Friday, June 04, 2010


I missed the excitement yesterday. An earthquake! My neighbor thought it was a sonic boom or a tree falling by her house. Someone at Roundtop thought it was dynamite going off. The quake was felt but mostly heard up to around 10 miles away.

I wasn’t at the cabin, so the first I knew about it was in text message. When I called my neighbor to see if there’d been any damage, she said, “So that’s what it was.”

My sister works at a nearby school and thought a truck had run into the building. Someone else thought someone had fallen out of bed upstairs. Up until two years ago, this area didn’t get many earthquakes. In the past two years between 2,000 to 3,000 tremors have been felt. This one was a 3.1 or maybe a 2.9, depending on whose instruments are right.

Most of the quakes have been centered just south of Dillsburg, about 5 miles from my cabin. A study about this cluster that was released last year said the quakes were likely caused by “the contrasting strength of igneous and sedimentary rocks” and the fractures caused by the stress between them.

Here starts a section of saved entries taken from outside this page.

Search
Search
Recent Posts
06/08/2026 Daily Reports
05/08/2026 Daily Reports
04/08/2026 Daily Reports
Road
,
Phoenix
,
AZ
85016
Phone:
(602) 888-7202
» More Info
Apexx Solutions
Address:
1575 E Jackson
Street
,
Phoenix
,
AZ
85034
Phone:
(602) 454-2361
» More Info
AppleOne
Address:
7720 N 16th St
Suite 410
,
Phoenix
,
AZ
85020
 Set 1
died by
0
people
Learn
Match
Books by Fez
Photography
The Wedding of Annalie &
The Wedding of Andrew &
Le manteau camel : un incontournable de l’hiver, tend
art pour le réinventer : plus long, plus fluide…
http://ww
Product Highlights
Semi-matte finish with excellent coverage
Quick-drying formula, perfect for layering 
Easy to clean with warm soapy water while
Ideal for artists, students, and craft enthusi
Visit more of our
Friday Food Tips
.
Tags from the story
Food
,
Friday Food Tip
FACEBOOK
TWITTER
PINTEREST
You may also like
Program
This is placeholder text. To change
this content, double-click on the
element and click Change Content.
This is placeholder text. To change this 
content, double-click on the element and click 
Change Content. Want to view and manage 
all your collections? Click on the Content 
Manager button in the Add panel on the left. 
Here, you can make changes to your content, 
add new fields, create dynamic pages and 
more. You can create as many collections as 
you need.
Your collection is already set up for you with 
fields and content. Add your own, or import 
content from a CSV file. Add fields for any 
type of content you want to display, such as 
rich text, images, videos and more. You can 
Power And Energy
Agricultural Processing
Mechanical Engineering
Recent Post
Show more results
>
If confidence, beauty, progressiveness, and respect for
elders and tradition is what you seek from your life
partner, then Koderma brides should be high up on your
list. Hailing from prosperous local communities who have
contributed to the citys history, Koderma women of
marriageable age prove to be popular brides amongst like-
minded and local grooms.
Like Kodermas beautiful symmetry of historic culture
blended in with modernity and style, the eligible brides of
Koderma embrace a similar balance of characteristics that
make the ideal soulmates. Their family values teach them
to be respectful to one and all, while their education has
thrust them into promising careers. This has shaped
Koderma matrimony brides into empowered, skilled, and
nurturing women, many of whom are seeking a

The area around Roundtop is mostly igneous rock, such as granite, that was formed by the cooling and hardening of molten rock. Sedimentary rock, such as limestone, is formed by the accumulation of fine rock particles and is predominant a few miles to the north..

The igneous rock is the source of iron ore deposits that were extensively mined locally in the 18th and 19th centuries. The quakes are said to be too deep for the mines to have a direct role, but the study did not rule out a possible correlation.

Since the quakes started, the tremors have usually come in clusters and those frequently after rain. We had more of that last night, so it would not be surprising if more quakes are felt in the next few days. The geology people still believes it's unlikely the area will experience a major earthquake. I hope they are right.


Sam said...

I love how you moved from a bird person to a rock person. Execellent entry. I learned more from you than the local media.

Carolyn H said...

Sam, It's amazing how a little earthquake can lead me to a lot of rsearch!!

Cathy said...

That's neat in a way! But also very unnerving too since these do like come in groups, especially at night. Hopefully they stop soon too.

Woodswalker said...

Little earthquakes are actually kind of fun. We get a few every decade or so up in northeastern NY, but only strong enough to rattle the cups on their pegs or turn your bed into one with Magic Fingers and wake you up with a start.

jeannette said...

Living in California, I/we have gone through several earthquakes that were severe enough that one could feel the earth shake, books falling from the bookshelves, windows rattle, and walls getting cracks.
Because of earthquakes people have moved out of state!
Glad your earthquakes seem to be smaller!

The most intriquing thing to me is that the damage is very "uneven" - within a few houses distance down.

Carolyn H said...

Jeanette: People here experienced the quake differently too. Some places it was no big deal but just a 20-30 feet away people said it almost knocked them over. It probably makes a difference what you're standing on--ground versus a building, etc.